Quel giorno era il 3 di maggio di un anno imprecisato e dopo avere gridato al miracolo, il Crocifisso sarebbe stato portato alla cappella del castello di Bicili dalla gente accorsa sul posto. Questa insomma la storia tramandata a voce dal popolino, una storia assai simile a tante altre che vengono narrate, forse troppe, per essere veritiera.

La storia ufficiale, invece, ci racconta ben altro. Eccola.
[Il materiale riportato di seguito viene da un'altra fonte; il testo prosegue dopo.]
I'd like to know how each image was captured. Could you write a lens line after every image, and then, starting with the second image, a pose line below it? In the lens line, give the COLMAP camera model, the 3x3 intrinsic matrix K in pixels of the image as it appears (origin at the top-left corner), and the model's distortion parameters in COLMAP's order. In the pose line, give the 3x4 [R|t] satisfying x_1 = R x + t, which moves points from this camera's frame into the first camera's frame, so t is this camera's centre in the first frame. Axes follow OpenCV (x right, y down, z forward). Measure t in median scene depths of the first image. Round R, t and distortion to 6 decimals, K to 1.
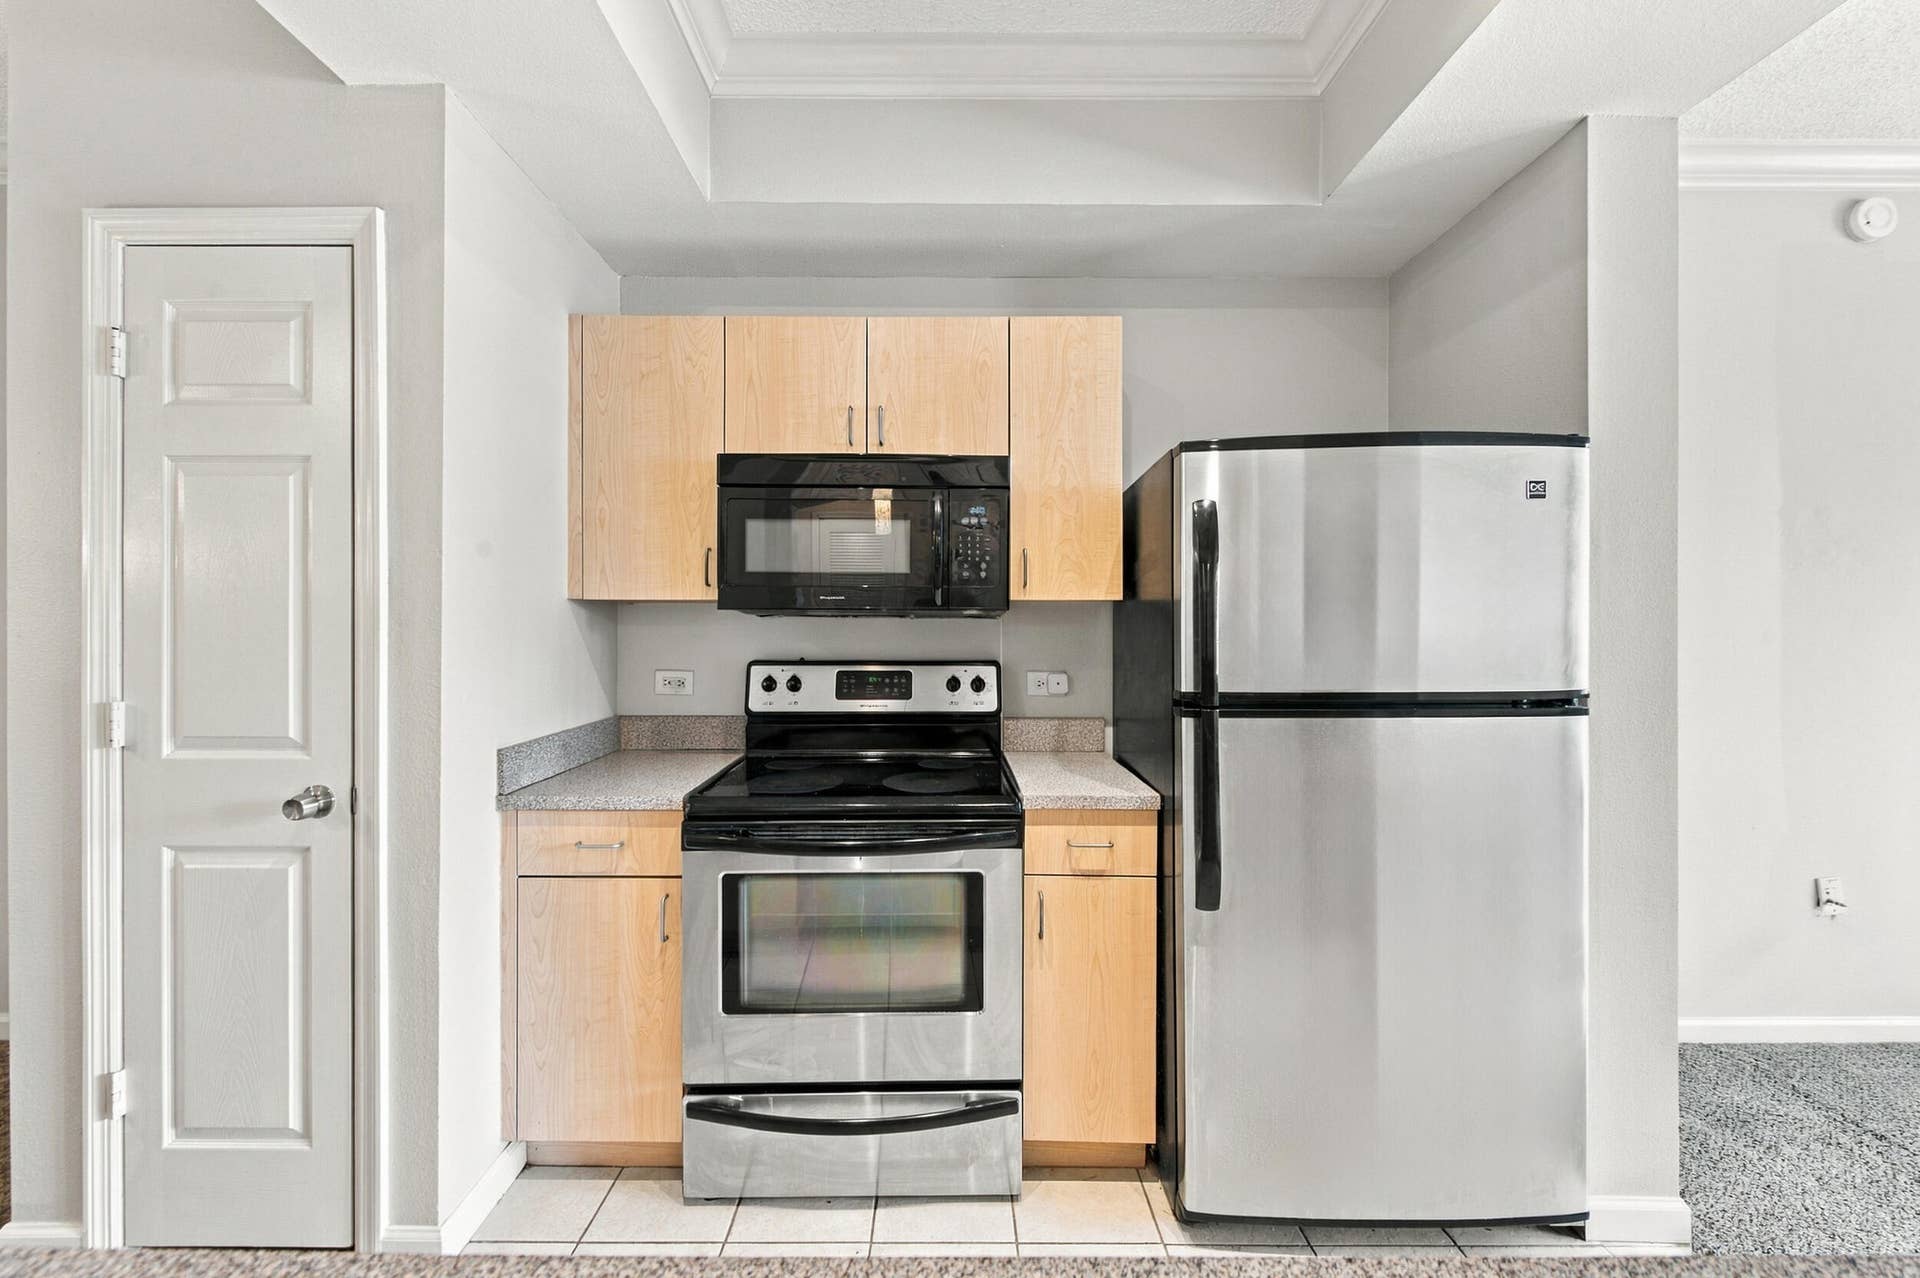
lens RADIAL K [[779.2, 0, 960.0], [0, 779.2, 639.0], [0, 0, 1]] dist [0.000018, -0.000002]
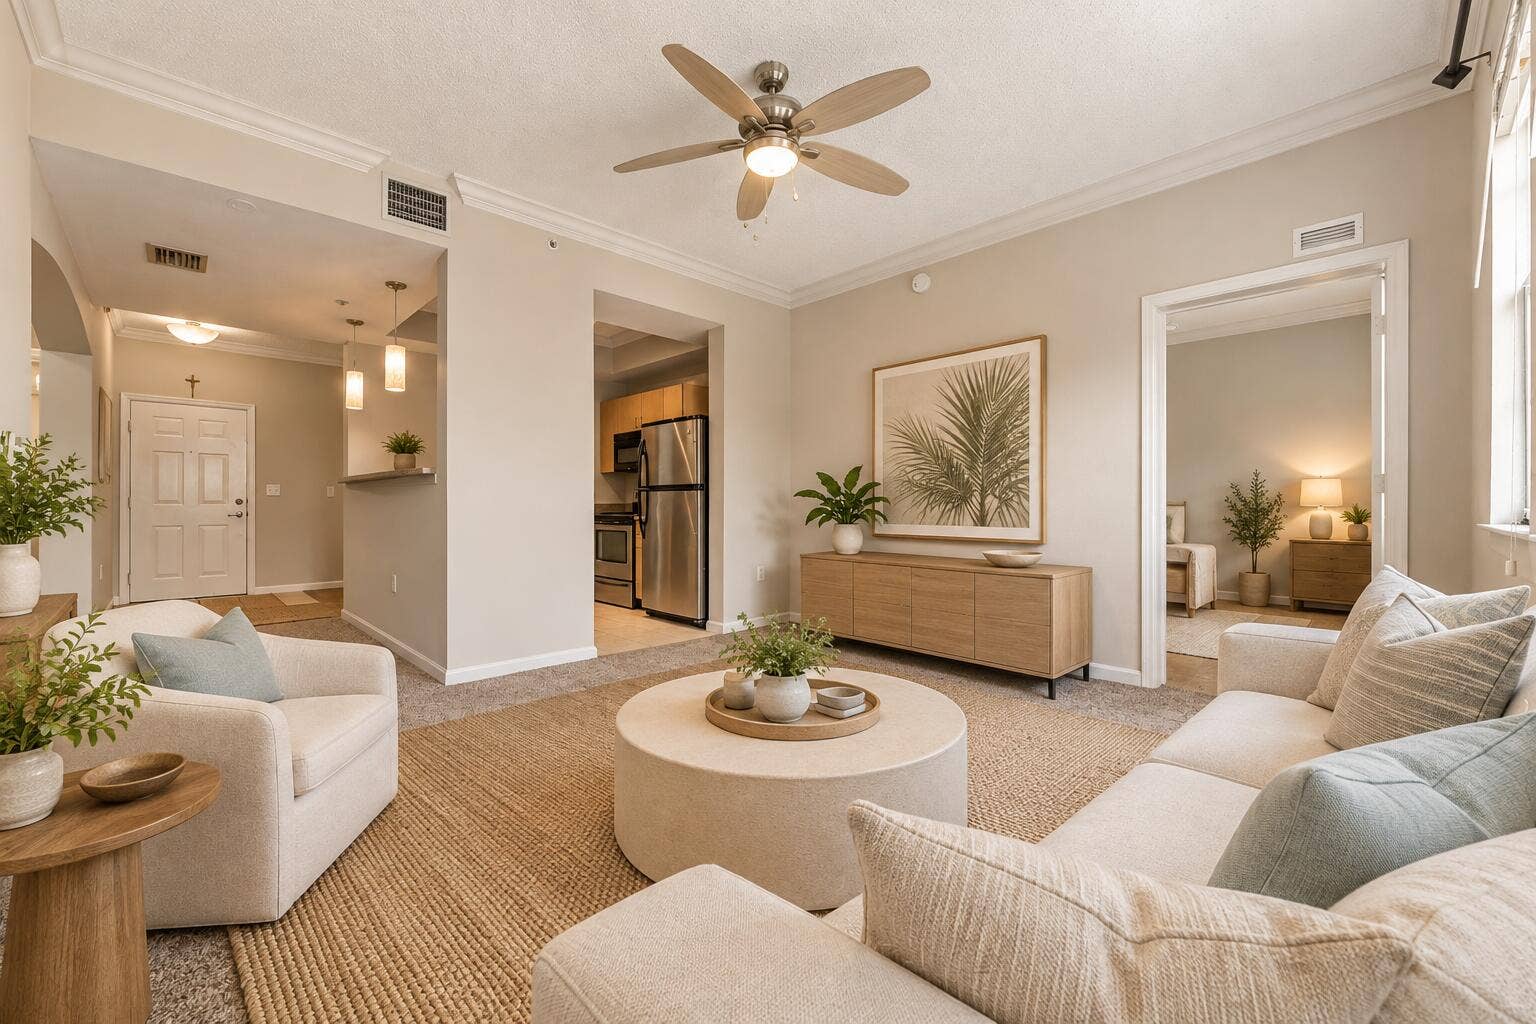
lens RADIAL K [[623.3, 0, 768.0], [0, 623.3, 512.0], [0, 0, 1]] dist [0.000018, -0.000002]
pose [[0.700788, -0.000265, -0.713370, 3.113725], [-0.001514, 0.999997, -0.001858, 0.212975], [0.713368, 0.002382, 0.700785, -0.860193]]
Il Crocifisso di Castel Belice è opera di Fra’ Innocenzo da Petralia, scultore assai noto agli studiosi, nato a Petralia nel 1592 e morto a Palermo il 20 dicembre 1648. Fra’ Innocenzo era discepolo del celebre Fra’ Umile detto il Pintorno, autore a sua volta di mirabili crocifissi.

Fu il padre guardiano Michelangelo La Placa, del convento dei Frati Minori di Petralia, nel 1638, a donare alla duchessa Maria Fernanda Alvarez, proprietaria del feudo di Castel Bilici, il crocifisso ligneo di grandezza naturale, raffigurato nell’atto di rivolgersi a Dio Padre, prima di esalare il suo ultimo respiro.

Il crocefisso venne conservato nella cappella baronale.

Poi, il 3 maggio 1645, la statua venne solennemente benedetta con l’approvazione del vescovo ed esposta alla venerazione dei fedeli nella chiesetta di Castel Belice. Nel XVII secolo nel castello fu ospitata una comunità di francescani, provenienti dal convento di Petralia, che davano assistenza spirituale anche ai tanti popolani che vivevano nel feudo.

Col passare dei secoli il castello andò in progressiva rovina. E nel 1918 sei devoti cittadini di Marianopoli lo acquistarono da Pietro Lanza Branciforti, principe di Trabia e di Butera, proprio per perpetuare il culto del SS. Crocifisso. Da allora viene trasferito da padre in figlio, sino ad arrivare a tanti comproprietari, man mano che le successioni continuano.

Tutti gli adempimenti che riguardano l’organizzazione della festa e le attività religiose vengono portate avanti da un comitato di eletti, in collaborazione con la Curia Vescovile di Caltanissetta, e l'assistenza spirituale dell'arciprete di Marianopoli.

Come già detto, infatti il territorio dove si trova santuario appartiene a Petralia Sottana, ma da sempre il centro montano nel cuore del Parco delle Madonie intrattiene rapporti di collaborazione con la comunità di Marianopoli e gli altri comuni del Consorzio "Cinque Valli".

Assai ricco e variegato ogni anno il programma degli appuntamenti che dopo i momenti di adorazione del crocefisso, trasforma il pellegrinaggio in una gioiosa festa campestre e ci si può immergere in luoghi incontaminati, dove il tempo sembra essersi fermato e basta appena chiudere gli occhi per sentire attorno a sé il silenzio pieno della natura e ritrovare un senso di pace profonda.